La Quinzaine littéraire, juin 1991, par Jean-Paul Manganaro
Les pages de Françoise Asso ont la beauté du diable ; au-delà des récits dont on peut esquisser vaguement ce qui leur confère cette allure de profonde mise en suspens, se dessinent des phrases plongées dans des géométries parfaites, l’une à la suite de l’autre, dans des situations faussement binaires ou trinaires, mais qui ne sont, chaque fois, qu’un puissant reflet diapré du moi, un ramage continu et inépuisable de la pensée, où ce qui fait force n’est pas seulement tout un art de la digression, mais, bien plus, une manière de penser librement la transgression.

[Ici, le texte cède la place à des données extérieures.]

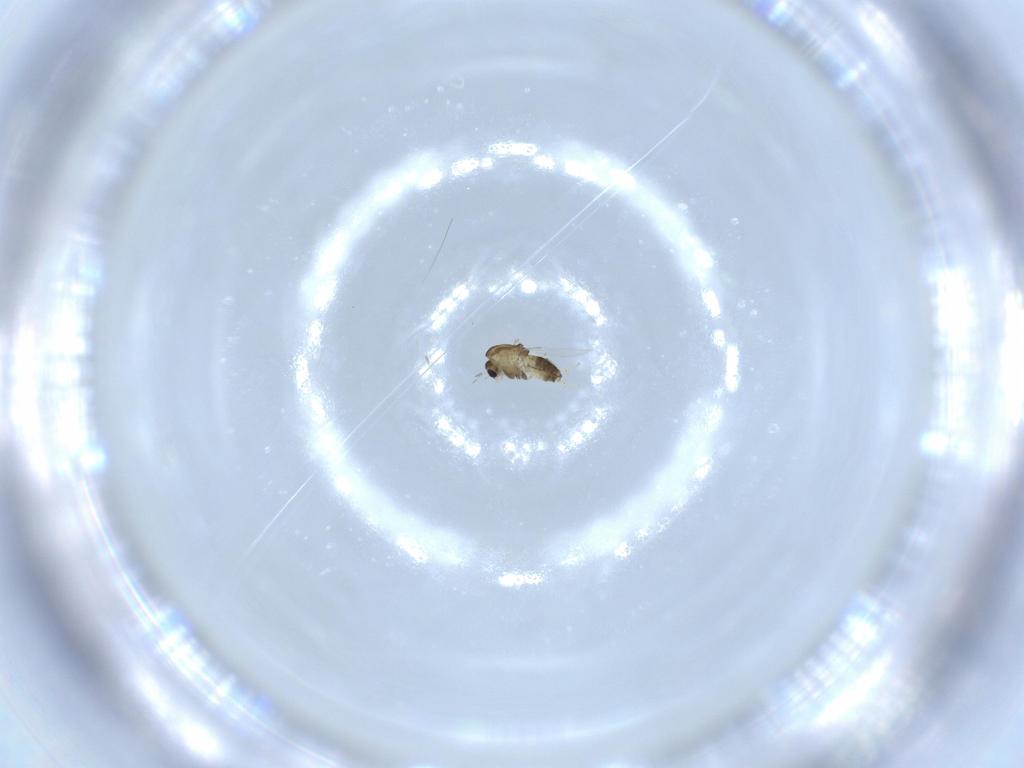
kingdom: Animalia
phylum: Arthropoda
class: Insecta
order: Diptera
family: Chironomidae
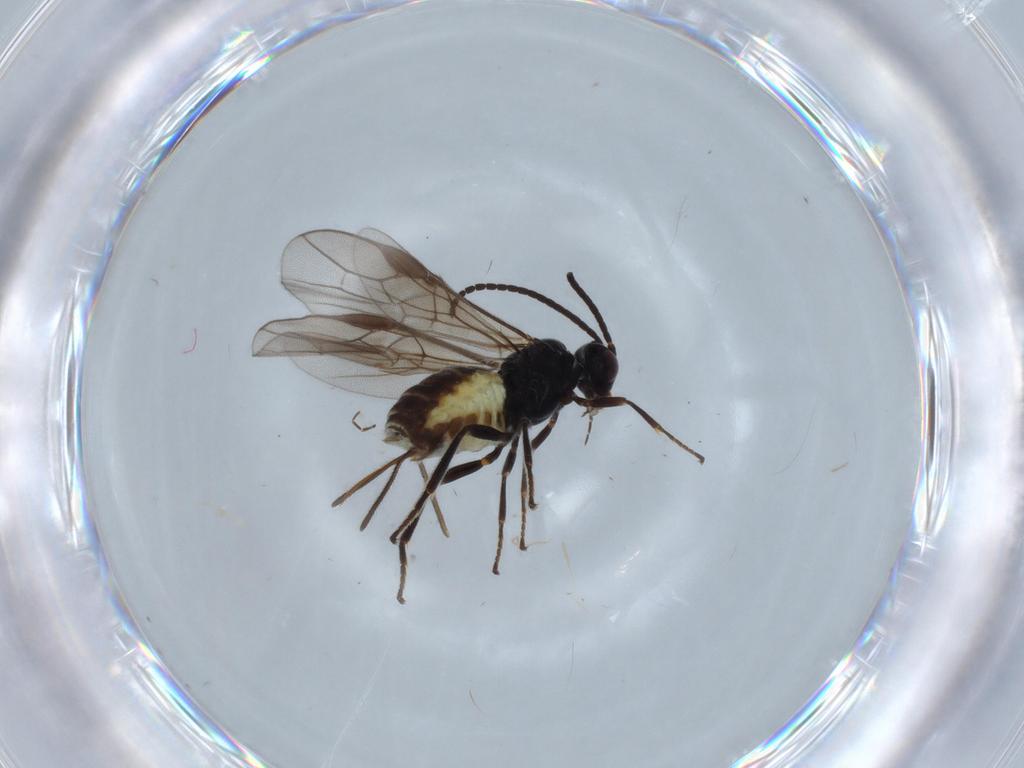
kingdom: Animalia
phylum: Arthropoda
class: Insecta
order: Hymenoptera
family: Braconidae
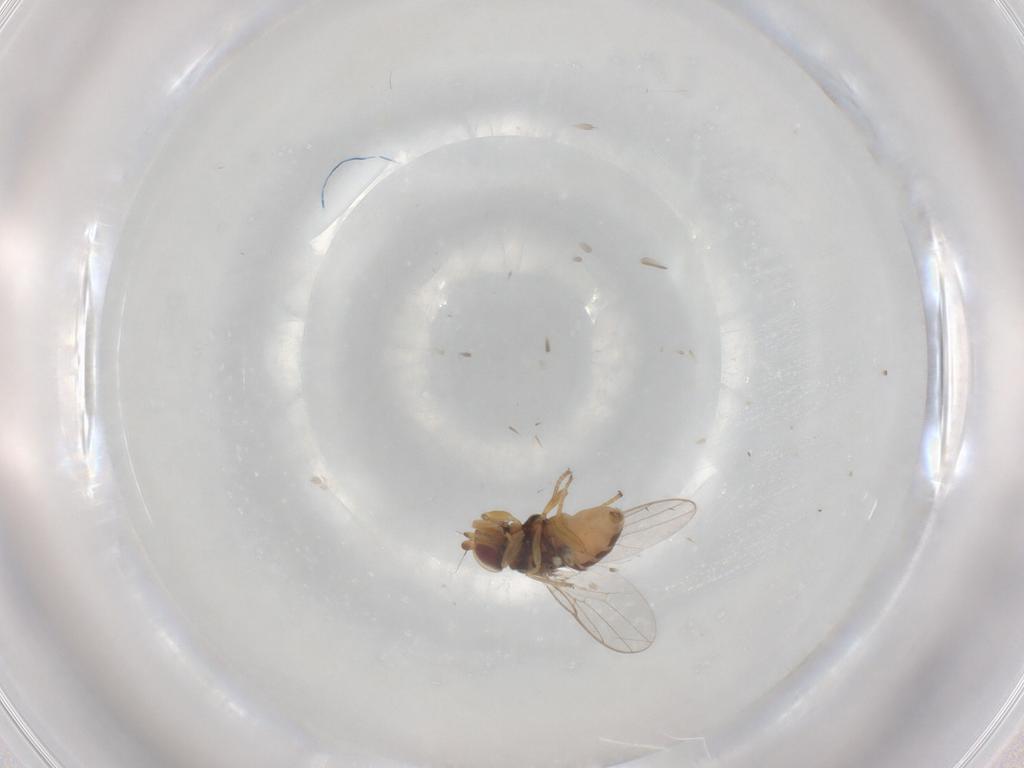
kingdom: Animalia
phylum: Arthropoda
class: Insecta
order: Diptera
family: Chloropidae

Écriture surprenante, où ne s’affirme pas qu’un simple goût pour les mots – comme on dirait quelque chose de naturel –, mais la violence latente de cet ensemble de choses auxquelles on n’a jamais pensé. Il y a, dans ces géométries, toute une science des dosages qui nous accule constamment à quelque chose de mystérieux et profond. C’est lisse et poli et ça travaille pourtant sournoisement – elle dit elle-même : dans les trous et les traces –, dans ce qu’elle éparpille et file, soubresauts et crêpures avec des plis de l’écriture, autant d’écarts qui façonnent notre oreille, modulent en nous une voix secrète, un parler des yeux dont, du coup, nous aimerions qu’il eût été toujours le nôtre. Une langue qui, sans oublier les vertus du factuel ou les effets du réel, nous embrasse dans l’ambiguïté de ses timbres classiques et de sa démarche baroque ; qui nous encercle de son laconisme vibrant, plein de malices, brodé de cruautés qui trament une nécessité, celle, entre autres, d’ôter des mots pour un plus-dire. Et dans ces digressions géométriques de la pensée résonne l’écho d’un humour gai dont la manifestation confère aux phrases une joie qui sait recouvrir le travail sourd de nos petites angoisses.